What does all this have to do with stuttering, you might ask. The fear of rejection was a large part of my stuttering. I’ve also come to realize that stuttering was only one of the ways that it showed up in my life. Stuttering was maybe the most noticeable. Some other parts are still hidden and show up some days.
I also learned that fear is a negative thought – if you feel good about yourself in a situation, then the fear isn’t there. It’s there when you’re unsure, when you’re scared, when you feel you might be rejected.
An important lesson to go beyond the fear is – what someone says or does cannot make you feel anything – that is your choice. Not an easy lesson to be sure. If they say I don’t like your green hair, you’ll laugh because you know it’s not true. However, if they say you’re thoughtless and inconsiderate, somewhere inside here you might feel that way, and take this personally. But it has nothing to do with who they think you are – it has everything to do with who you think you are.
So…… How can we go beyond this fear?
We can also go beyond this fear by helping others. We’re not learning all this “good stuff” to keep it locked up inside. We‘re here to be it and share it! You are wonderful, caring, creative, and loving. Share some of this. Give it away. When we help others, we forget about ourselves, our fears, and think about what we can do for them. When I stop worrying about if you’re going to like what I say, and I focus on how I can help you, what I can say that will let you know how special you are, then the fear goes away.

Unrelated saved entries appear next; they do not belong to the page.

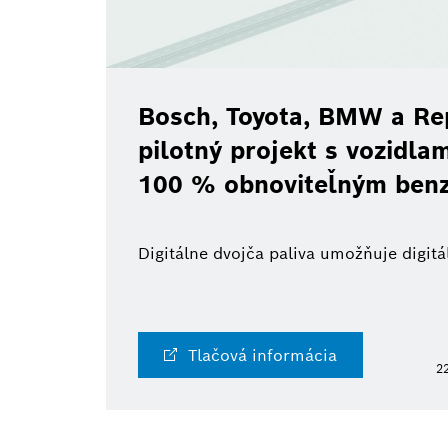
Bosch, Toyota, BMW a Re
pilotný projekt s vozidl
100 % obnoviteľným ben
Digitálne dvojča paliva umožňuje digi
Tlačová informácia
22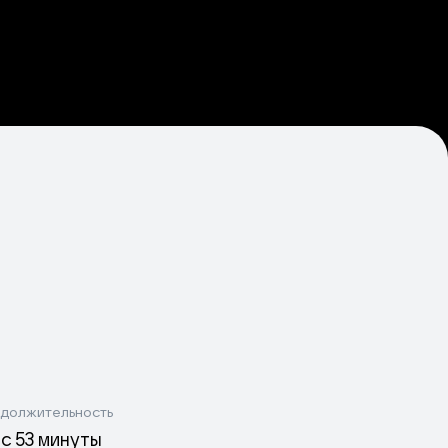
должительность
ас 53 минуты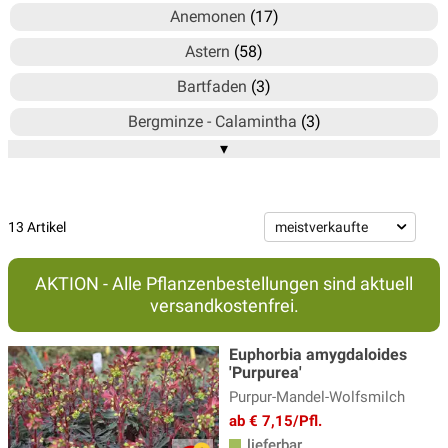
Anemonen
(17)
Astern
(58)
Bartfaden
(3)
Bergminze - Calamintha
(3)
▾
Blausternbusch - Amsonia
(3)
Bergenie
(15)
Brandkraut
(2)
13 Artikel
Braunelle
(4)
AKTION - Alle Pflanzenbestellungen sind aktuell
Delosperma - Mittagsblume
(6)
versandkostenfrei.
Duftnessel
(4)
Euphorbia amygdaloides
Echinacea - Sonnenhut
(20)
'Purpurea'
Purpur-Mandel-Wolfsmilch
Ehrenpreis Pflanzen
(17)
ab € 7,15/Pfl.
Eisenhut
(3)
lieferbar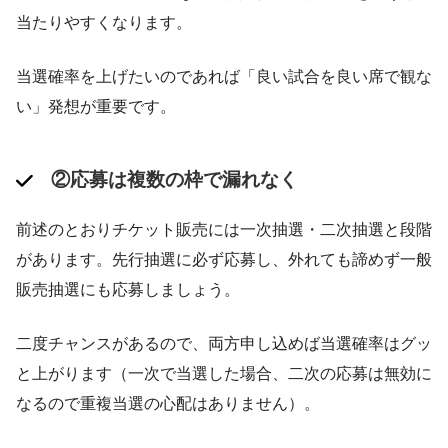
当たりやすくなります​。
当選確率を上げたいのであれば「良い試合を良い席で観な
い」発想が重要です。
②応募は複数の枠で漏れなく
前述のとおりチケット販売には一次抽選・二次抽選と段階
があります。先行抽選に必ず応募し、外れても諦めず一般
販売抽選にも応募しましょう。​
二度チャンスがあるので、両方申し込めば当選確率はグッ
と上がります（一次で当選した場合、二次の応募は無効に
なるので重複当選の心配はありません）。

Stuttering is my greatest lesson – so far. When I started to look at it this way, then I started to go beyond the fear. Learning from stuttering and the fear enables me to be on this awesome journey that I’m on. In 2005, I was ordained as a Unity minister – talk about an unexpected turn of events in my life!! Know that it is okay to be who you are today – not who you might be tomorrow. Search for and speak your own truth, no matter what anyone else says or thinks. Listen for your own answers. Look to others for help, support and ideas, and then take only what feels right for you at the time. Be honest with yourself about this. Focus on the moment and not on the outcome, and then the fear will start to disappear. When you go beyond the fear, you will find the love that is there.
My wish for you – may you speak your own words, may you sing your own song, and may you know that you are always loved.